The OIG’s Alert concludes by noting that telehealth services have been appropriately used by many practitioners to provide medically necessary care during the COVID-19 public health emergency, and that OIG does not intend to discourage legitimate telehealth arrangements.  However, OIG emphasizes that practitioners should exercise caution before entering into arrangements with telemedicine companies to avoid fraud and any related liability. 

Justice Department Charges Dozens for $1.2 Billion in Health Care Fraud

Also on July 20, 2022, DOJ announced federal criminal charges against 36 defendants for more than $1.2 billion in alleged fraudulent telemedicine, genetic testing, and durable medical equipment (DME) schemes. The defendants include a range of healthcare stakeholders, including a telemedicine company executive, clinical laboratories, DME companies, marketing organizations, and medical professionals. Additionally, the Centers for Medicare & Medicaid Services (CMS), Center for Program Integrity (CPI) announced administrative actions against 52 providers involved in similar schemes. 

Most of these investigations center on arrangements that the DOJ alleged to involve illegal kickbacks and bribes for laboratory owners and operators in exchange for patient referrals by medical providers coordinating with fraudulent telemedicine and digital medical technology companies. DOJ alleged that medical providers referred patients for expensive and medically unnecessary genetic tests and DME without any patient interaction or after only a brief telephone conversation. Providers were also to have placed these orders regardless of whether the patients actually needed them, and in many cases the results or equipment were not actually provided to the patients. 

Telemedicine arrangements account for over $1 billion of the total alleged intended losses associated with this enforcement action. In one case, an operator of clinical laboratories allegedly paid over $16 million in kickbacks to marketers who subsequently paid kickbacks to telemedicine companies in exchange for physician orders.

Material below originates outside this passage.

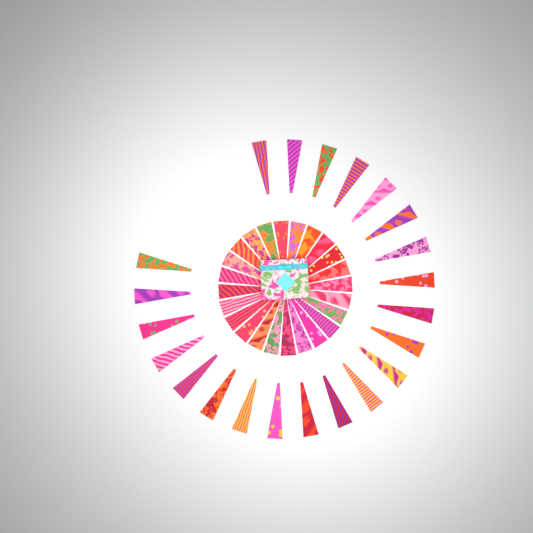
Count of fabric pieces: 46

These orders were allegedly used to submit over $174 million in false and fraudulent Medicare claims for genetic testing.

This enforcement action comes after several prior telemedicine enforcement actions involving over $8 billion in fraud, including Operation Brace Yourself and Operation Double Helix in 2019, Operation Rubber Stamp in 2020, and the telemedicine component of the National Health Care Fraud Enforcement Action in 2021.